During an email exchange on Wednesday, the superintendent offered a new explanation of what altered the Mt. Hope plan at the 11th-hour. He wrote: “As a part of the scheduling process, you look at the number of students in each section. The number of students in approximately 70 sections exceeds the capacity to place them in sections based on [state] guidance. Many of these sections are core academic, as opposed to elective. If the sections were electives, hopefully you could find another elective for the student. There is no alternative for required core courses.

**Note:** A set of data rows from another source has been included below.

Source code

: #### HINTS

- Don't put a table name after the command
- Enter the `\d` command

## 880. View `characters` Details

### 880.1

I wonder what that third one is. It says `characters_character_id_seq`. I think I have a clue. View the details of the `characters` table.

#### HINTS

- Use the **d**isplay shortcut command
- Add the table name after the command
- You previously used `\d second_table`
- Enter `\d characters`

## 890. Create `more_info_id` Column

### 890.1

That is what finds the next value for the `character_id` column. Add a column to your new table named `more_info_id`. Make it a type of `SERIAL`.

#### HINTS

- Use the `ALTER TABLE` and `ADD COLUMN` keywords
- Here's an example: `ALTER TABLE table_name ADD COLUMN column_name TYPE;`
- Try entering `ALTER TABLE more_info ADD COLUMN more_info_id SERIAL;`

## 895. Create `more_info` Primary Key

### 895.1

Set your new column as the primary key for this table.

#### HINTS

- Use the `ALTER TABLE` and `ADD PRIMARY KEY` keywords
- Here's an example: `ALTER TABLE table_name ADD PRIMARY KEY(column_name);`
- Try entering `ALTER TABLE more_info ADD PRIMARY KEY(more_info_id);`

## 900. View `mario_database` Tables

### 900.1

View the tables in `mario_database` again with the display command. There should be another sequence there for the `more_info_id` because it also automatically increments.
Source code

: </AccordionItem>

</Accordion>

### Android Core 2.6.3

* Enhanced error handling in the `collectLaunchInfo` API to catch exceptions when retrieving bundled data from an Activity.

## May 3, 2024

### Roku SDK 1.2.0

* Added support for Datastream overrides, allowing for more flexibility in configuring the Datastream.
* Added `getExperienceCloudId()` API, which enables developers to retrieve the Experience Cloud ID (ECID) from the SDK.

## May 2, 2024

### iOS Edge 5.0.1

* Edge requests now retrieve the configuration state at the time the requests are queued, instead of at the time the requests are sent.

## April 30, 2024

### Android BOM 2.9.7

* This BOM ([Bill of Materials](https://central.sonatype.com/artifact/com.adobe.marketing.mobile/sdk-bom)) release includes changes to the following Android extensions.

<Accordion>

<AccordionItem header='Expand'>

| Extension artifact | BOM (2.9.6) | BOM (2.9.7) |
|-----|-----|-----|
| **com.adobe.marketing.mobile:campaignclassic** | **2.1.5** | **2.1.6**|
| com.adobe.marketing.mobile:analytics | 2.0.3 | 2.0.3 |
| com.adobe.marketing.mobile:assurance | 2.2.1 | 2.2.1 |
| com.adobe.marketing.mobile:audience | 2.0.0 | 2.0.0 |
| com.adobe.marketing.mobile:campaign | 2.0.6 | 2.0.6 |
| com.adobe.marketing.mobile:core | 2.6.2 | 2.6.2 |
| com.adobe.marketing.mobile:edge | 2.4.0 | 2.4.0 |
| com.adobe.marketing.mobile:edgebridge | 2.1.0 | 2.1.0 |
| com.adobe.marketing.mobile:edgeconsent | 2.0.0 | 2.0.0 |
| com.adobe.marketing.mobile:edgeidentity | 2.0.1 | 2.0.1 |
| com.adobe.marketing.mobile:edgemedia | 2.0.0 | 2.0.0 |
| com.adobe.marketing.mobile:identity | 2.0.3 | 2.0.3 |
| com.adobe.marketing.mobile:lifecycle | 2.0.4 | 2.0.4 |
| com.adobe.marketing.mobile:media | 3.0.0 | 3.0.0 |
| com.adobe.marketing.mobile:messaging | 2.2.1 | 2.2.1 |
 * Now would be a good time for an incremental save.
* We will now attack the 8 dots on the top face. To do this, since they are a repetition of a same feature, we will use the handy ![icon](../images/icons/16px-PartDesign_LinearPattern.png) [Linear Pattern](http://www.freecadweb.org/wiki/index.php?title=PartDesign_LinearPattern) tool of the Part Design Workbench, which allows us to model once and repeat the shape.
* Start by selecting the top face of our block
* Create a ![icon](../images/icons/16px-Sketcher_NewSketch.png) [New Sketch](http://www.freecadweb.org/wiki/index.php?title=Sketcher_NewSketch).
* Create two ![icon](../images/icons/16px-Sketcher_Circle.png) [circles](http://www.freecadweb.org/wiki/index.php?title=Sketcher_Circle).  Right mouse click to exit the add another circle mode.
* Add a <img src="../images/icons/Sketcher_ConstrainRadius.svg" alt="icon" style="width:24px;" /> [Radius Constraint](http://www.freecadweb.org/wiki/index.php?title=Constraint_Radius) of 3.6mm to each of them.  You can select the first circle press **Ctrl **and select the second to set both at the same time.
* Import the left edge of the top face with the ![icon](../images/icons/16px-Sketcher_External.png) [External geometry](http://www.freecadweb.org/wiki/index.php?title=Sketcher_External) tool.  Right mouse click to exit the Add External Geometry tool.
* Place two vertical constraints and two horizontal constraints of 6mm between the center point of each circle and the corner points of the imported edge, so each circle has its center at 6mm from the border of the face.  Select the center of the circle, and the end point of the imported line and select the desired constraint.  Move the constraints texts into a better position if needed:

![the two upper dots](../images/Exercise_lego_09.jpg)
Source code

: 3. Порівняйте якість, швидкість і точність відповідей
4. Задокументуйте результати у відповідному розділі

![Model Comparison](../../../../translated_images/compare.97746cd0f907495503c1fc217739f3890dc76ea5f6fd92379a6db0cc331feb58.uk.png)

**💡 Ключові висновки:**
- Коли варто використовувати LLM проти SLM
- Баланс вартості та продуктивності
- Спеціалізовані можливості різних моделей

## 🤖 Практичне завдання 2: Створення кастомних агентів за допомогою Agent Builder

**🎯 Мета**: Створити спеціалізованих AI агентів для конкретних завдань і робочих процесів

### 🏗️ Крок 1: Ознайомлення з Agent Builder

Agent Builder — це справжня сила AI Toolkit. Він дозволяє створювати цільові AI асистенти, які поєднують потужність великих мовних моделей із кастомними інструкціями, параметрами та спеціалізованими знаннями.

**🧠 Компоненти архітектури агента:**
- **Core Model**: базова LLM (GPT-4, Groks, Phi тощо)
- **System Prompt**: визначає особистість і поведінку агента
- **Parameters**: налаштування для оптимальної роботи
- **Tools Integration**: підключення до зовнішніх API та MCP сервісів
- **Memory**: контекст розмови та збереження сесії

“Based on the number of students that selected in-person school, some sections cannot accommodate the number of students, even in the Hybrid [model] — leading to the recommendation to move to a Limited model at the High School, which was already part of our plan.”

He went on to provide an example: “The high school operates approximately 500 separate class sections. Ex: English 9 (12 sections). In a non-pandemic year the high school scheduler would balance students across sections of English 9 with up to 28 students per class; social distancing would not be a consideration. The number of students for in-person exceeds our ability to adhere to the guidance and place in the classroom.”

Not an easy decision

While understanding the significance of the decision to scale back high school operations, Dr. Brice noted the impact on students and families. During the Sept. 9 Zoom meeting, he said: “My recommendation is that we open in a limited, in-person model, due to the inability to ensure that everyone maintains at least six feet of space between each student in class. That is not something I take lightly. It is not something I want to do. But here’s where I put a stake in the ground. We are dealing with a novel coronavirus. None of us are medical professionals, but we certainly have a responsibility to adhere to the guidance provided. And that is what the guidance provides. And that is what I want us to do for our students and staff. Do I think that this is hardship? Absolutely.

“Let me be clear to everyone in our community, all of our parents, all of our students: The absolute best type of education is for all students to be in class all the time, with teachers. At this time, we are unable to do that. We must adhere to the guidance provided. I can’t speak to what other school districts are doing. I can’t speak to why they’re making the decisions they’re making. But I can speak to what decision I want us to make. And the first priority that we have for everyone, students and staff alike, is health and safety.”

The school committee approved his recommendation unanimously and the building opened to approximately 175 of its 990 students, or 18 percent of the full student body, on Tuesday.